Choreographer: A Full-System Framework for Fine-Grained Tasks in Cache Hierarchies
Hoa Nguyen, Pongstorn Maidee, Jason Lowe-Power, Alireza Kaviani
TL;DR
Choreographer tackles the challenge of evaluating latency-sensitive, fine-grained accelerators by delivering a full-system, gem5-based framework that tightly integrates a detailed cache hierarchy, a Linux software stack, and a near-LLC accelerator with ISA-agnostic MMIO offloading. It provides a driver and domain-specific library to streamline application development and demonstrates the framework through a data-aware prefetcher and a quicksort accelerator, achieving up to $1.88x$ and over $2x$ speedups, respectively. The work highlights the critical role of accurate cache modeling and address translation in realistic evaluations and offers a practical tool for optimizing accelerator designs in cache-coherent systems.

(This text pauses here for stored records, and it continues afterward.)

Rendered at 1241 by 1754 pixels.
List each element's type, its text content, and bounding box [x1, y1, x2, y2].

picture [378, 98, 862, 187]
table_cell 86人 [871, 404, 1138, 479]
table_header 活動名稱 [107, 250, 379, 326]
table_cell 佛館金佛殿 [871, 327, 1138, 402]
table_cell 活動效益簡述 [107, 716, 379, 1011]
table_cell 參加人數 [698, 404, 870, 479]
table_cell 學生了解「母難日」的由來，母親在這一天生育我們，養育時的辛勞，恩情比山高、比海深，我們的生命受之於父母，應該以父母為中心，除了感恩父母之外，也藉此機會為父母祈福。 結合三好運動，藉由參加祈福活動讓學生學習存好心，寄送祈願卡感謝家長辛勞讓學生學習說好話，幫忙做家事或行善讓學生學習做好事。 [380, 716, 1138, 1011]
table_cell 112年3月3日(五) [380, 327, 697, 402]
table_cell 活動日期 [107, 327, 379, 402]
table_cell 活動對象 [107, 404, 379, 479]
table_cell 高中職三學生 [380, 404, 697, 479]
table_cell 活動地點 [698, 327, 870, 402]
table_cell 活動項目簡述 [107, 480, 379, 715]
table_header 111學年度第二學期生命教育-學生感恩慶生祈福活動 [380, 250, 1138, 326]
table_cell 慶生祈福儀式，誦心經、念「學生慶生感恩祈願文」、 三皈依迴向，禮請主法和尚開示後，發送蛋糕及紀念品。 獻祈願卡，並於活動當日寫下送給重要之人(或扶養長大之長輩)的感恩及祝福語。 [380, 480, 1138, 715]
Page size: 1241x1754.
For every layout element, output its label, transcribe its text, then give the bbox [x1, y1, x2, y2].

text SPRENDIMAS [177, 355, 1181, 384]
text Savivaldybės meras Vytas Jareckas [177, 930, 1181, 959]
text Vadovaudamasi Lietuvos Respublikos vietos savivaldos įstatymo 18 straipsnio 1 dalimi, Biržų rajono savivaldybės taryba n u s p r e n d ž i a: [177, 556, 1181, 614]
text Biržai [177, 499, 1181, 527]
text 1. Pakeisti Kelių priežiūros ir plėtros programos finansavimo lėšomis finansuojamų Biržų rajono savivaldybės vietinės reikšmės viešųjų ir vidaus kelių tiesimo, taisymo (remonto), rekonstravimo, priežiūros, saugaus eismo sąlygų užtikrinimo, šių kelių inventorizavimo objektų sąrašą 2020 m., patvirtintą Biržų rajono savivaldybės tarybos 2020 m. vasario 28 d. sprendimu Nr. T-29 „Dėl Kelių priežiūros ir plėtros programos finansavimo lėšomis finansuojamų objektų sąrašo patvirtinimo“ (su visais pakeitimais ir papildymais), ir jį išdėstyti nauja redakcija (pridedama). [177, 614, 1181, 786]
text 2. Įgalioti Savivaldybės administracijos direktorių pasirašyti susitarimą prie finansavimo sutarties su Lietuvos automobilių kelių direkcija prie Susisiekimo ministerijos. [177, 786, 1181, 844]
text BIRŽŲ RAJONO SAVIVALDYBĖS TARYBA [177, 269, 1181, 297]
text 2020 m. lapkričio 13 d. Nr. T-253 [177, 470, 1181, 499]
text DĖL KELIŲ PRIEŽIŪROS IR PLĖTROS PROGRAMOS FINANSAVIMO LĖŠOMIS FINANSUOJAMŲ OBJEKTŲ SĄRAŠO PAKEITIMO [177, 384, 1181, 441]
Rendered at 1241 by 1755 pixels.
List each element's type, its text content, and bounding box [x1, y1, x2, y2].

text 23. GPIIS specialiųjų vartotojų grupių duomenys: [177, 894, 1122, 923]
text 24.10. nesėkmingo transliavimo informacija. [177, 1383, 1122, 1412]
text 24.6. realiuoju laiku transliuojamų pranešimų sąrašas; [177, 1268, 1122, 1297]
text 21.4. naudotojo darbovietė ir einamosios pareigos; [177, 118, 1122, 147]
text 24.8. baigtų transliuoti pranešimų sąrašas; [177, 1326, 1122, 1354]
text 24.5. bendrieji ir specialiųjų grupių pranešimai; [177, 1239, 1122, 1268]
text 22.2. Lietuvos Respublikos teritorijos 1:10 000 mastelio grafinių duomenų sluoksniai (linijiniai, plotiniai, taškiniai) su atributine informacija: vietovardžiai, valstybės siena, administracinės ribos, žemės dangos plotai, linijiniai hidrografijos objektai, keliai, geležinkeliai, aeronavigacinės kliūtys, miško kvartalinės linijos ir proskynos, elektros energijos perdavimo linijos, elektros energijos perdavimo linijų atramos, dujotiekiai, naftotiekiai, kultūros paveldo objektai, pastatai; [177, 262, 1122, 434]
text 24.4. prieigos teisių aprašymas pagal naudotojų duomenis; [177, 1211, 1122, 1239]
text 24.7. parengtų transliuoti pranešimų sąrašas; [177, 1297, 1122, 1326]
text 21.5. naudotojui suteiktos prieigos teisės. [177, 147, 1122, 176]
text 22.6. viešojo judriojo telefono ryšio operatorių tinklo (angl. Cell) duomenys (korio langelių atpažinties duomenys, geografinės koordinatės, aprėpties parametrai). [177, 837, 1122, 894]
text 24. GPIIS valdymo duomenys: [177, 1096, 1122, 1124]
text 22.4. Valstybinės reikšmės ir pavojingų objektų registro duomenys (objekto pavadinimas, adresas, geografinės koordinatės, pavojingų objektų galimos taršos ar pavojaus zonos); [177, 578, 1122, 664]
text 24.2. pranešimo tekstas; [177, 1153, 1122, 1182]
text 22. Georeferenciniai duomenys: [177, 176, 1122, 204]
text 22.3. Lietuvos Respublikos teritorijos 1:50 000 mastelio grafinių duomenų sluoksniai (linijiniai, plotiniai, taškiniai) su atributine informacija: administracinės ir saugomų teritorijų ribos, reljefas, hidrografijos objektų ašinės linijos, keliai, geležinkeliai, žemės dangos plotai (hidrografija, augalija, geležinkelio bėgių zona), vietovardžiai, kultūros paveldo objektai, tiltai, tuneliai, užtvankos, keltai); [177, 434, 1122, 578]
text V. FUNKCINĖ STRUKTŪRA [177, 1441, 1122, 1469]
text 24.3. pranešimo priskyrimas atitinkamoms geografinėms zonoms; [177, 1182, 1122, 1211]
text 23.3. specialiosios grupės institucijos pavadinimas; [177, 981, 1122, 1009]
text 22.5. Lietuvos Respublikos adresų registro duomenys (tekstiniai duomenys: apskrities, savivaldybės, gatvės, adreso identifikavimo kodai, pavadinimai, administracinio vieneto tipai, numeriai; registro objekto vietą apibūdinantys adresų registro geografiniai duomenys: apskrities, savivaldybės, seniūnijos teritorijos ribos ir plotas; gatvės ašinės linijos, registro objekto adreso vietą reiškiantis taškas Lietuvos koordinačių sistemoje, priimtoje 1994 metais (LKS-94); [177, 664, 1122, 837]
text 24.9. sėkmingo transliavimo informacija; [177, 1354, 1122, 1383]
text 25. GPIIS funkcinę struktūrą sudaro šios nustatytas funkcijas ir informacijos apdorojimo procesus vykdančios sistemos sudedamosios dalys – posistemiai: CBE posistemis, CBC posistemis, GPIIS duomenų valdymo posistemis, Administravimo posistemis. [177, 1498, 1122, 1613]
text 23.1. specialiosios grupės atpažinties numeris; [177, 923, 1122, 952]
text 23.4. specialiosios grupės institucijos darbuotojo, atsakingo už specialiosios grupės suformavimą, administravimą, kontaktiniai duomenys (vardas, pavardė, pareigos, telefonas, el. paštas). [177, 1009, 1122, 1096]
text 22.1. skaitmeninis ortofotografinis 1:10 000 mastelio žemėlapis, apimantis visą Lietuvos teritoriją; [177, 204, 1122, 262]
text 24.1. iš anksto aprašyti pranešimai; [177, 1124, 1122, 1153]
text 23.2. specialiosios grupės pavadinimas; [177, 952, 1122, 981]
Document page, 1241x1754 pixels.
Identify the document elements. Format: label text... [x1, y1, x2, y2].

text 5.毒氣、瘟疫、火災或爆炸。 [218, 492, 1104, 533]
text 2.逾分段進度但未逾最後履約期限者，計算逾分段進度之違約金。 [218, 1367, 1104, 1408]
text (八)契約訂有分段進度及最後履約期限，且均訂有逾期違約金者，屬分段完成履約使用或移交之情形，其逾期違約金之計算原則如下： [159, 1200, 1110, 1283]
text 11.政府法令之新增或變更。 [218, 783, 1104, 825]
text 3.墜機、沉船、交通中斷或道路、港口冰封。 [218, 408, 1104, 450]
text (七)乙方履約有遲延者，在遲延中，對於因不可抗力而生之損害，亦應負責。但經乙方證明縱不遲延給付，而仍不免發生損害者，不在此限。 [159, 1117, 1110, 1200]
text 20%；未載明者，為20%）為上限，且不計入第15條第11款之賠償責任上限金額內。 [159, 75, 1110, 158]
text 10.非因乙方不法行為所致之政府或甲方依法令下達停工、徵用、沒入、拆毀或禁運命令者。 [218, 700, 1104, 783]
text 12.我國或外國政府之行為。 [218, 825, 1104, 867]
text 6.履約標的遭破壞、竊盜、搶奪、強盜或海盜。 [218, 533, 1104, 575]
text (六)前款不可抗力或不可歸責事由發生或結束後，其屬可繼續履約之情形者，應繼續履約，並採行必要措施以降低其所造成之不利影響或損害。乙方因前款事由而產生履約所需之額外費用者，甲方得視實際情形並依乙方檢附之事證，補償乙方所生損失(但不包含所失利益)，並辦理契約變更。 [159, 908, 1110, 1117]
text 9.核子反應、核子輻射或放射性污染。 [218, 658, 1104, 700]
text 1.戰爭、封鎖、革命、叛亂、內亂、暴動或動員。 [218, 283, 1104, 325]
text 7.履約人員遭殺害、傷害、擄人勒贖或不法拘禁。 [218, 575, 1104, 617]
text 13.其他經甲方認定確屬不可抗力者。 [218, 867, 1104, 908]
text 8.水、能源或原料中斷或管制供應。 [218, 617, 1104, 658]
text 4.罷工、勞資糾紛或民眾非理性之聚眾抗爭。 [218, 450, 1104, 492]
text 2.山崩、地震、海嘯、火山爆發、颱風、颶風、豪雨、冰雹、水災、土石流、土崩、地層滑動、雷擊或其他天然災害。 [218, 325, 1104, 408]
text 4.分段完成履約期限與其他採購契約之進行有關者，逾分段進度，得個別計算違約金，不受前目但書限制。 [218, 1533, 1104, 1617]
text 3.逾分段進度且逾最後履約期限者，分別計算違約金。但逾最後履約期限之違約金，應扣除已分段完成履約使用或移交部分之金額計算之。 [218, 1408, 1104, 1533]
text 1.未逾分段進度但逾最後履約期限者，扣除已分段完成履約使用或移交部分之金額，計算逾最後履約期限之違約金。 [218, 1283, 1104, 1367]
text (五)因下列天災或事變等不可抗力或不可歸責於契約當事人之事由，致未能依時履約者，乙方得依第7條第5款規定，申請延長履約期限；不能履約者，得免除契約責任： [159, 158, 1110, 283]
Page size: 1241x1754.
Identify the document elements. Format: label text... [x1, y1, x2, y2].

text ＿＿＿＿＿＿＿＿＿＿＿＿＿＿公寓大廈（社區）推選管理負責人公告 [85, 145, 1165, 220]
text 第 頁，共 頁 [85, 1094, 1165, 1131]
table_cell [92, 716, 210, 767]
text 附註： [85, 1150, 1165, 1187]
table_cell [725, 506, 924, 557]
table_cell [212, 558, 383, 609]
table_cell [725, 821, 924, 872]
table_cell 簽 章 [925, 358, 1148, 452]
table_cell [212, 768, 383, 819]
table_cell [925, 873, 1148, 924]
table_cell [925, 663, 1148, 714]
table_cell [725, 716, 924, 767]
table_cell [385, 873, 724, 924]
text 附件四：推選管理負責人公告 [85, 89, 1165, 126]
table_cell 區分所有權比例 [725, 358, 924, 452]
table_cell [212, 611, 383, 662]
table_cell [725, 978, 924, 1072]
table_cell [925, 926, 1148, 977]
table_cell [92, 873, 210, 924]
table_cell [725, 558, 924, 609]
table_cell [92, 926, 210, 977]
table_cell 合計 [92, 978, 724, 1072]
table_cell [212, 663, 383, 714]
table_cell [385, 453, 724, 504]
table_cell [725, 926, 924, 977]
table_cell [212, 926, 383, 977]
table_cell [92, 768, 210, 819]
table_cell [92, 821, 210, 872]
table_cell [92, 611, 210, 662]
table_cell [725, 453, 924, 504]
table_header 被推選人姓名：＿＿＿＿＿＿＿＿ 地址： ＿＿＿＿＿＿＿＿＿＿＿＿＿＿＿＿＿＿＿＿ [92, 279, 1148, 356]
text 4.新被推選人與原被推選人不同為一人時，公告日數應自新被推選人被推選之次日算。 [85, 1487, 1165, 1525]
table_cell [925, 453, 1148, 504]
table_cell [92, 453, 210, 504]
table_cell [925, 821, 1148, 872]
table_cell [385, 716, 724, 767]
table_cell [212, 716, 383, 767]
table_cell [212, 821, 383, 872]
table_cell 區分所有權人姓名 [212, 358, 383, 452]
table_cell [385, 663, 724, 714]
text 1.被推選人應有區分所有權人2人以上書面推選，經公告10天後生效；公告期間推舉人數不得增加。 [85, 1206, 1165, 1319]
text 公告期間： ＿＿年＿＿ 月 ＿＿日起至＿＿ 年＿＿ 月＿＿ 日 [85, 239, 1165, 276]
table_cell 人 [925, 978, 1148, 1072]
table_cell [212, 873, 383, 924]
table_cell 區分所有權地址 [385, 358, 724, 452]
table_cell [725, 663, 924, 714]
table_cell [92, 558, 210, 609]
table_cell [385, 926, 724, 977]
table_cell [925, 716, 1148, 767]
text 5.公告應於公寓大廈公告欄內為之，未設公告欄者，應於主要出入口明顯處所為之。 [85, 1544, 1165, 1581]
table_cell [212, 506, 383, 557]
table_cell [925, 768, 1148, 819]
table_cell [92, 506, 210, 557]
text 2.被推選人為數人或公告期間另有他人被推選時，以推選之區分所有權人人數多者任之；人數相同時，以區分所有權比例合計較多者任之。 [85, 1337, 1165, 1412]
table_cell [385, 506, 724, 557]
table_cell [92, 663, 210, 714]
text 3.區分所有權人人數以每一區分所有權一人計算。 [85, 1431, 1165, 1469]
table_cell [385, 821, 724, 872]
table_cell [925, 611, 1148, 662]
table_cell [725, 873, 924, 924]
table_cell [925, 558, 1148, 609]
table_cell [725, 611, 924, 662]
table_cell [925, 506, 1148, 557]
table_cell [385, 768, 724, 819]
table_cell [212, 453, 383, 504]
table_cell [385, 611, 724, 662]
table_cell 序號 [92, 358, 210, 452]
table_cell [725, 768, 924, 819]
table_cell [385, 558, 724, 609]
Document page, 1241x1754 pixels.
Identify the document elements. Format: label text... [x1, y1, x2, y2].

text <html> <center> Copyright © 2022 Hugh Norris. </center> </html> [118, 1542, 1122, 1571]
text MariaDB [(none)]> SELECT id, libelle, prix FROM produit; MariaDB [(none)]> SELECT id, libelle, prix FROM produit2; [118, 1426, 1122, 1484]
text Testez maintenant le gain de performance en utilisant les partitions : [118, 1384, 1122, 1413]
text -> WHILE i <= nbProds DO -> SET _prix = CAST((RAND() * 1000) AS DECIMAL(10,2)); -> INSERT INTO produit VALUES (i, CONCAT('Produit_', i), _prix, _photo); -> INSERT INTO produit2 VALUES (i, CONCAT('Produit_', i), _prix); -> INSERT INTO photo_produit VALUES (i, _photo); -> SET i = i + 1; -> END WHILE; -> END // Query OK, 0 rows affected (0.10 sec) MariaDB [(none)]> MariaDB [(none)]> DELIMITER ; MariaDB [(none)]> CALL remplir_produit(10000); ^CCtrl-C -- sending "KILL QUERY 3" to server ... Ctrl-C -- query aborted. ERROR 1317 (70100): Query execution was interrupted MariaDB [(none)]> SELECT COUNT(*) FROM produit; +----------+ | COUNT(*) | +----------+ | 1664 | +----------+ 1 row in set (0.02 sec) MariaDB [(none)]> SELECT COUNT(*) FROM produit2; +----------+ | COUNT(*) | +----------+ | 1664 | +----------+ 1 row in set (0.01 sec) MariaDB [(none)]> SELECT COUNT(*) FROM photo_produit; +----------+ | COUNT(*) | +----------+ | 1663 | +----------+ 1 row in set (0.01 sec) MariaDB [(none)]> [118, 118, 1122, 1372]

Overall, Choreographer enables rapid prototyping and thorough system-level analysis of fine-grained offloads, informing design choices for latency-sensitive computing.
Abstract
In this paper, we introduce Choreographer, a simulation framework that enables a holistic system-level evaluation of fine-grained accelerators designed for latency-sensitive tasks. Unlike existing frameworks, Choreographer captures all hardware and software overheads in core-accelerator and cache-accelerator interactions, integrating a detailed gem5-based hardware stack featuring an AMBA coherent hub interface (CHI) mesh network and a complete Linux-based software stack. To facilitate rapid prototyping, it offers a C++ application programming interface and modular configuration options. Our detailed cache model provides accurate insights into performance variations caused by cache configurations, which are not captured by other frameworks. The framework is demonstrated through two case studies: a data-aware prefetcher for graph analytics workloads, and a quicksort accelerator. Our evaluation shows that the prefetcher achieves speedups between 1.08x and 1.88x by reducing memory access latency, while the quicksort accelerator delivers more than 2x speedup with minimal address translation overhead. These findings underscore the ability of Choreographer to model complex hardware-software interactions and optimize performance in small task offloading scenarios.